- _Task brief_:
Please output the section of the listing below that opens with the line containing "Erinomaiseksi arvioitu" and closes with the line containing "käsittelevät huonekaluja varovaisuudella.", exactly and with nothing else.

- _Input material_:

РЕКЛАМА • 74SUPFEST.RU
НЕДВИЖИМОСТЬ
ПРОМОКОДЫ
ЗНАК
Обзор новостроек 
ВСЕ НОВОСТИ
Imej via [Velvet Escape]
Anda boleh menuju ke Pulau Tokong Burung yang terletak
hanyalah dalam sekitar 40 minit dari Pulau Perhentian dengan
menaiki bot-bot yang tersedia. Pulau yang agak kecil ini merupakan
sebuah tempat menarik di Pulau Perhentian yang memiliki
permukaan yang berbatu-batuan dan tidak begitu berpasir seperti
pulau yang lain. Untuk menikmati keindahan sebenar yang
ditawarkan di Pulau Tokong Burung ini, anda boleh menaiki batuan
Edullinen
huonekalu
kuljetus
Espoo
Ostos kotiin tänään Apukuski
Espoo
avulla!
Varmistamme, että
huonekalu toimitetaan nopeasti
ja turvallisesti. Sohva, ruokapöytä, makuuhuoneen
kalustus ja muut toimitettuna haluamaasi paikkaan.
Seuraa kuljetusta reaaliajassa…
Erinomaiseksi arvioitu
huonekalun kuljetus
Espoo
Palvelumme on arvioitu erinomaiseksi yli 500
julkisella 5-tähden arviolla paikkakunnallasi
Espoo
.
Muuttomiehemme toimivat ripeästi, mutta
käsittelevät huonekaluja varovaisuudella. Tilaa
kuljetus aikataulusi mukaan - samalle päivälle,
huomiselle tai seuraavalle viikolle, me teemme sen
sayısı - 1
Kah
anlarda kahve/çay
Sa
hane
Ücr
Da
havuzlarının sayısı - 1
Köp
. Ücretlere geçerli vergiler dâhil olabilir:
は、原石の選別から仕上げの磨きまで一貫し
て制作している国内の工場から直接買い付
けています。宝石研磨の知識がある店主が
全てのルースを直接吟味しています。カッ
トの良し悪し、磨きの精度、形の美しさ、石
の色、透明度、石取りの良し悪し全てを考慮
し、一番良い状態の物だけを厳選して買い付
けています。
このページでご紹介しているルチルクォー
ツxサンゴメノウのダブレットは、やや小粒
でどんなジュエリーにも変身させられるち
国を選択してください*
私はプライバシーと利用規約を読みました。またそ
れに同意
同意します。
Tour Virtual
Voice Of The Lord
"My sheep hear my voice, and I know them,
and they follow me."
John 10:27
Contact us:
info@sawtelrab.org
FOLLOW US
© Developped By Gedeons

- _Response area_:
Erinomaiseksi arvioitu
huonekalun kuljetus
Espoo
Palvelumme on arvioitu erinomaiseksi yli 500
julkisella 5-tähden arviolla paikkakunnallasi
Espoo
.
Muuttomiehemme toimivat ripeästi, mutta
käsittelevät huonekaluja varovaisuudella. Tilaa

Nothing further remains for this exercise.